Barney Frank has always been a lightening rod, not only for the right-wing but also within the LGBT community itself. He's spoken out forcefully for gay rights, taking on homophobia in Congress, and has often been the target of nasty antigay attacks. (Who can forget when former House Majority Leader Dick Armey called him "Barney Fag" in 1995 in what the leader claimed was an innocent slip?)
But Frank incurred a torrent of criticism from many LGBT activists in 2007 when he and the Democratic leadership stripped protections for transgender people from Employment Non-Discrimination Act (ENDA) before it was passed. (It died in the Senate; Frank introduced a transgender-inclusive ENDA in 2009, and reintroduced it in 2011, but it never got a vote.) He excoriated the National Equality March -- organized in the fall of 2009 to put pressure on President Obama regarding his promises to the LGBT community -- telling me in an interview that it was "useless," and that the only pressure marchers would be putting is "on the grass" on the mall.
Several prominent LGBT voices weighed in on Barney Frank and his announcement that he would not be seeking re-election.
Playwright and AIDS activist Larry Kramer:
"Barney Frank's retiring is a great loss to the gay world. It's also a great loss to the economy of the country because he stood firm against all the highway robberies that are constantly being perpetrated against us, both gay and straight. But as a gay presence in Congress, he was not afraid to defend us, and I fear there aren't so many left in that cesspool of hate that will carry on doing what he did."
Robin McGehee, Get Equal, direct action group which organized protests of President Obama:
"Every time I have been to Washington, DC, it has been to organize -- whether for the National Equality March, passage of ENDA, or repeal of ["don't ask, don’t tell"]. And every time, Rep. Barney Frank has actively stood in the way of that work, denouncing and dismissing grassroots organizing while keeping pro-equality legislative processes in a shroud of mystery -- so much so that we weren't able to get a floor vote on ENDA even with a Democratic majority. Amidst all the laudatory statements about Rep. Frank's long career in public service -- and he has certainly had a long and distinguished career -- I think it's important to remember that we should hold all of our elected officials accountable to get us there."
Pam Spaulding, PamsHouseBlend.com
"Barney Frank's brilliant, acerbic wit -- it has withered many a person during town halls as well as colleagues when he spoke from this House floor -- will be missed.
Frank is a good example of the evolution of LGBT politicians at the federal level. Frank never ran as openly gay -- he was outed in a scandal that resulted in a formal House reprimand. He subsequently ran and was re-elected, and his LGBT advocacy grew out of that de-closeting experience. His junior colleagues -- Rep. Jared Polis and Rep. Tammy Baldwin -- ran initial campaigns out of the closet, a phenomenon that we now see much more frequently in this generation of LGBT politicians.

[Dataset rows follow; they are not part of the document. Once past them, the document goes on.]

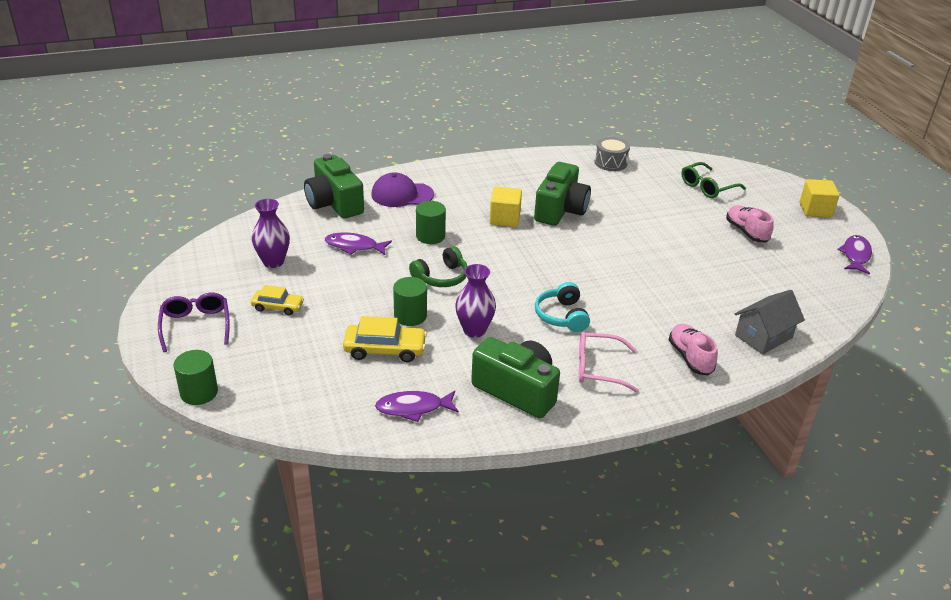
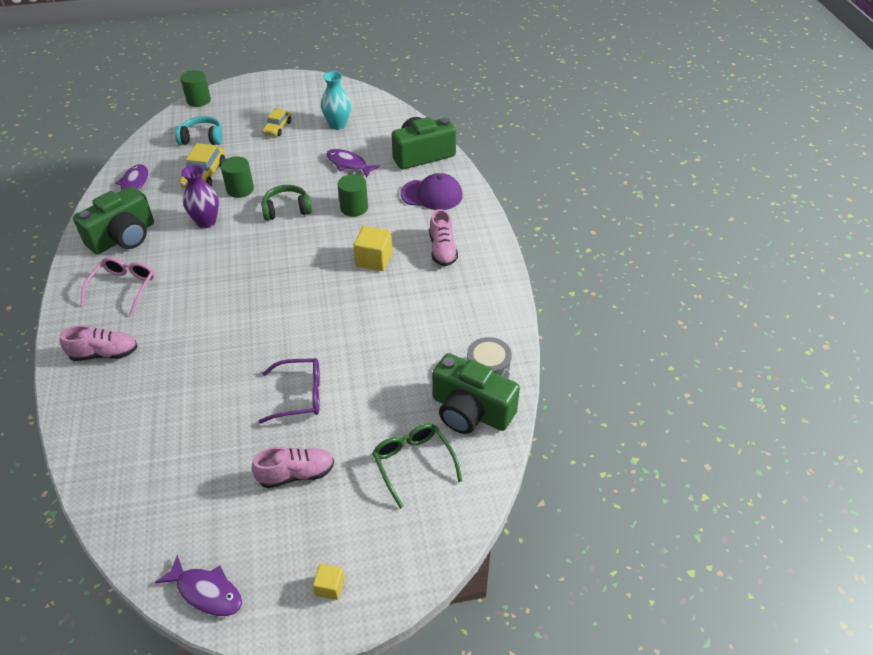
camera: 100 degrees right, 10 degrees up
purple glasses [158,293,230,352] -> purple glasses moved to [259,358,320,423]
purple vase [252,199,290,268] -> turquoise vase [321,71,351,130]
purple fish [325,233,392,255] -> purple fish turned 75 degrees counterclockwise [326,149,380,177]
purple cap [371,172,434,207] -> purple cap turned 90 degrees clockwise [400,173,463,210]
green headphones [409,246,467,287] -> green headphones turned 105 degrees clockwise [261,185,312,221]
green camera [534,162,591,226] -> green camera moved to [432,353,520,434]
turquoise headphones [535,282,590,332] -> turquoise headphones moved to [175,116,222,145]
grey house [735,290,805,354] -> none
yellow cube [800,179,840,218] -> yellow cube [313,564,344,600], size x0.57
none -> pink shoe [429,209,458,266]

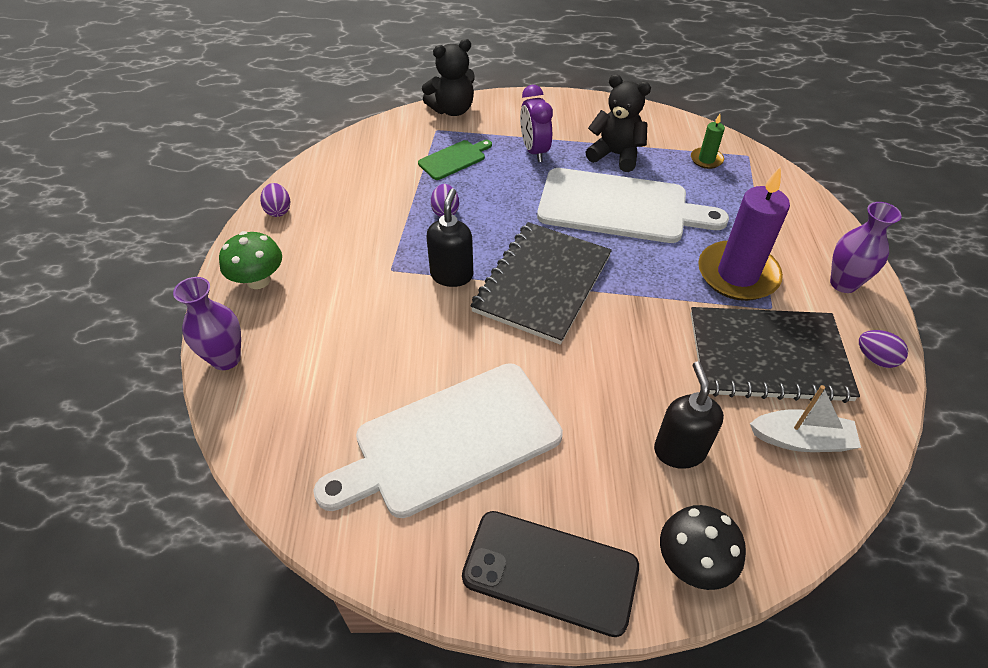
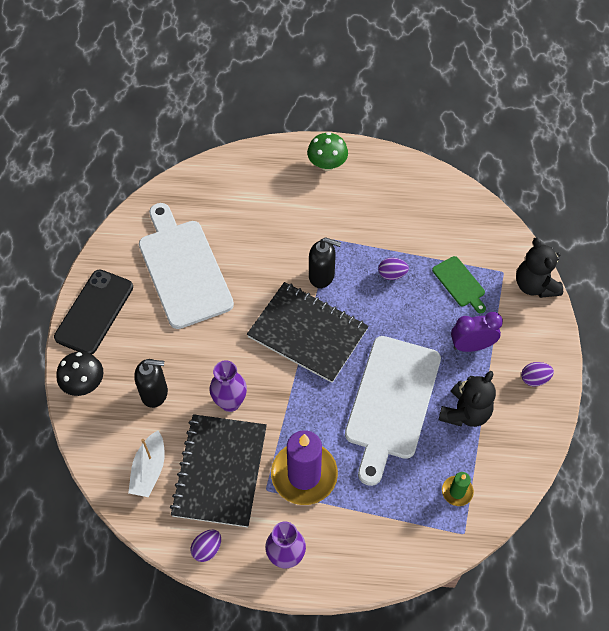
camera: 95 degrees right, 10 degrees up
purple vase [173,277,241,370] -> purple vase moved to [210,360,247,412]
purple egg [260,183,290,217] -> purple egg moved to [521,362,554,386]

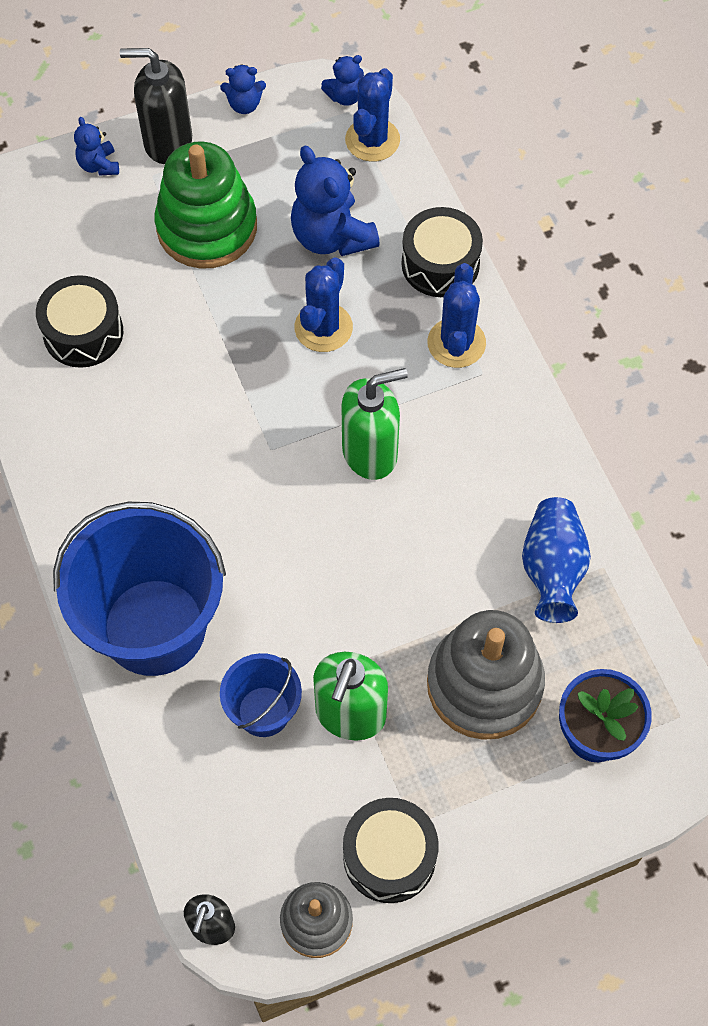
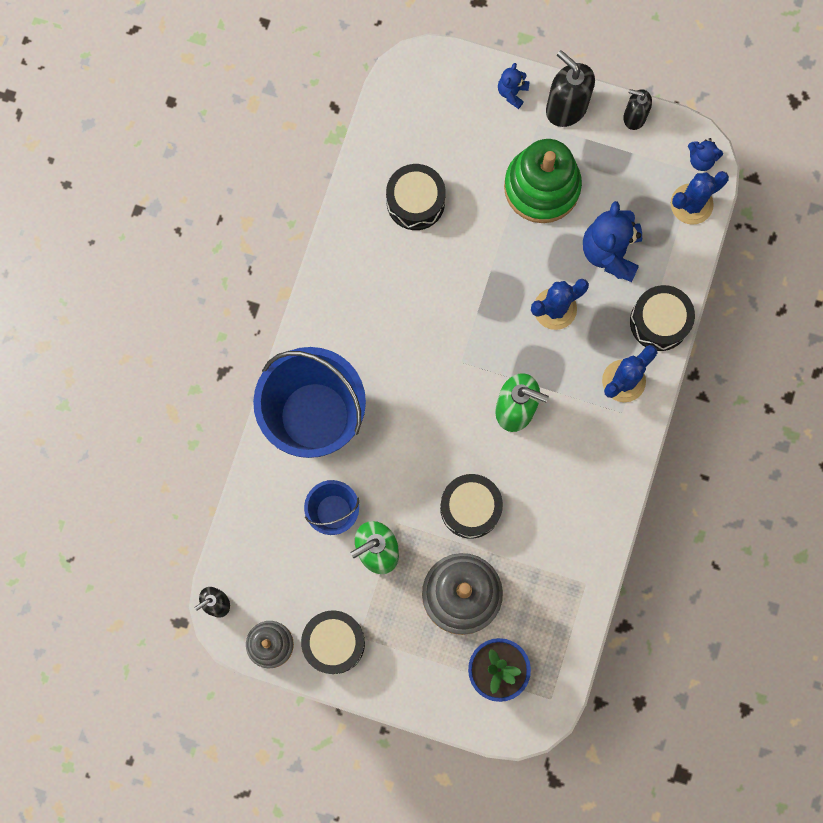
camera: 40 degrees right, 15 degrees up
blue teddy bear [220,64,266,114] -> black soap dispenser [623,89,652,130]
blue vase [522,497,591,623] -> none
none -> black drum [440,474,503,539]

Frank has had significant bumps in the road dealing with the transgender community, most notably in his position on an inclusive-ENDA in the past. It proved to be a very public and raucous learning experience for the congressman. It exposed the serious political and strategic gulfs that exist within the LGBT community. It also showed that it's difficult to serve as an out elected member of Congress (and therefore 'represent') and not step on land mines affecting our community."
David Mixner, political strategist, activist author, At Home with Myself:
"Congress will seem empty and quiet without Barney Frank. Most importantly, another moral compass is leaving the institution. He will be missed by even those who haven't always shared the same opinions or strategies. A real giant in every sense."
John Aravosis, Americablog.com:
"I think he's presented an important image for the community, having openly gay members of congress. But it's not entirely clear what the openly gay delegation has done over the past several years. Our heroes on 'don't ask, don't tell' were all straight members of Congress, and a straight president."
Mara Keisling, National Center for Transgender Equality:
"While the relationship between Congressman Frank and transgender people has not always been smooth, the truth is that he has pushed very hard for trans rights in Congress and the administration over the last few years. Social justice work is largely about winning people to our side. As they become stronger allies, we have a moral and common sense obligation to embrace them and acknowledge their good work.
The effort and influence he has exerted for trans people has mattered and has moved us down the field. It will be somewhat harder to advance our cause in Congress with the Congressman gone, but justice will be won for trans, gay and bi people and Congressman Frank will have been a very important part of that."